READING PASSAGE
####################
5. A LONG WAY GONE, by Ishmael Beah. (Sierre Leone)

7. THE REAGAN DIARIES, by Ronald Reagan. (Illinois)

10. THE BLACK SWAN, by Nassim Nicholas Taleb. (Lebanon)

14. I FEEL BAD ABOUT MY NECK, by Nora Ephron. (Brooklyn. Fair enough)

20. SAVE ME FROM MYSELF, by Brian "Head" Welch. (California)

21. MERLE'S DOOR, by Ted Kerasote. (Wyoming)

22. LITTLE HEATHENS, by Mildred Armstrong Kalish. (Iowa)

23. MARLEY & ME, by John Grogan. (Michigan or Florida; I can't tell)

24. DOG DAYS, by Jon Katz. (Upstate New York)

29. INFIDEL, by Ayaan Hirsi Ali. (Somalia)

90 comments:

Jill Elaine Hughes said...

And out of all these, only ONE is from the Midwest (Iowa, home of the Iowa Writers' Workshop and darling of the NYC pubs, natch)

Case closed.

Jill

Jill Elaine Hughes said...

And Ronald Reagan might have been BORN in Illinois, but he spent 90% of his life in California, so I don't think that counts as Midwestern. Plus, he was the president, and most presidents can get book deals just by breathing (and they should, I'm not discounting that at all----but the fact is, Midwestern writers are largely ignored). Thank God we actually have some respected publishers headquartered out here (i.e, Sourcebooks, Hazelden, Chicago Review Press, University of Chicago Press) or a lot of our work wouldn't see the light of day.

The Rejecter said...

Okay, so only ONE person on the CURRENT NYT bestseller's list was from the exact geographic local (out of the entire world) that you care about.

There's only one California guy too. Are you Californian readers really upset about that?

Unknown said...

There's also the fact that there are many, many, MANY people living in New York, which suggests a lot of writers.
####################
RECORDS SHOWN
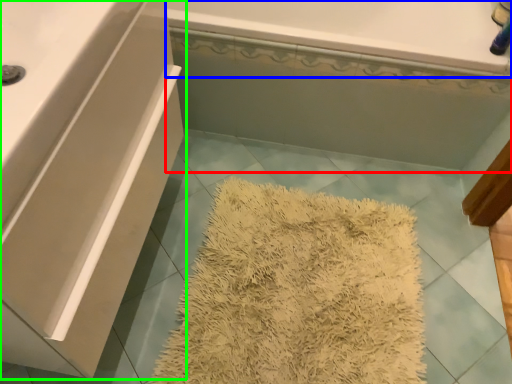
Question: Considering the real-world distances, which object is farthest from bath (highlighted by a red box)? bath (highlighted by a blue box) or bathroom cabinet (highlighted by a green box)?

Choices:
 (A) bath
 (B) bathroom cabinet

Answer: (B)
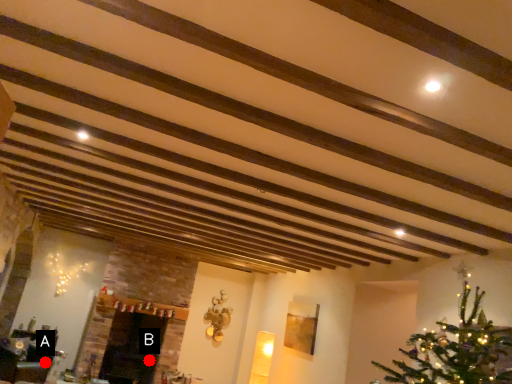
Question: Two points are circled on the image, labeled by A and B beside each circle. Which point is farther to the camera?

Choices:
 (A) A is further
 (B) B is further

Answer: (B)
####################
OBJECTIVE
Print everything in the bestseller list post from "Case closed." down to "The Rejecter said...", word for word. Answer using only the bestseller list post and ignore the items.

SOLUTION FOR THIS EXERCISE
Case closed.

Jill

Jill Elaine Hughes said...

And Ronald Reagan might have been BORN in Illinois, but he spent 90% of his life in California, so I don't think that counts as Midwestern. Plus, he was the president, and most presidents can get book deals just by breathing (and they should, I'm not discounting that at all----but the fact is, Midwestern writers are largely ignored). Thank God we actually have some respected publishers headquartered out here (i.e, Sourcebooks, Hazelden, Chicago Review Press, University of Chicago Press) or a lot of our work wouldn't see the light of day.

The Rejecter said...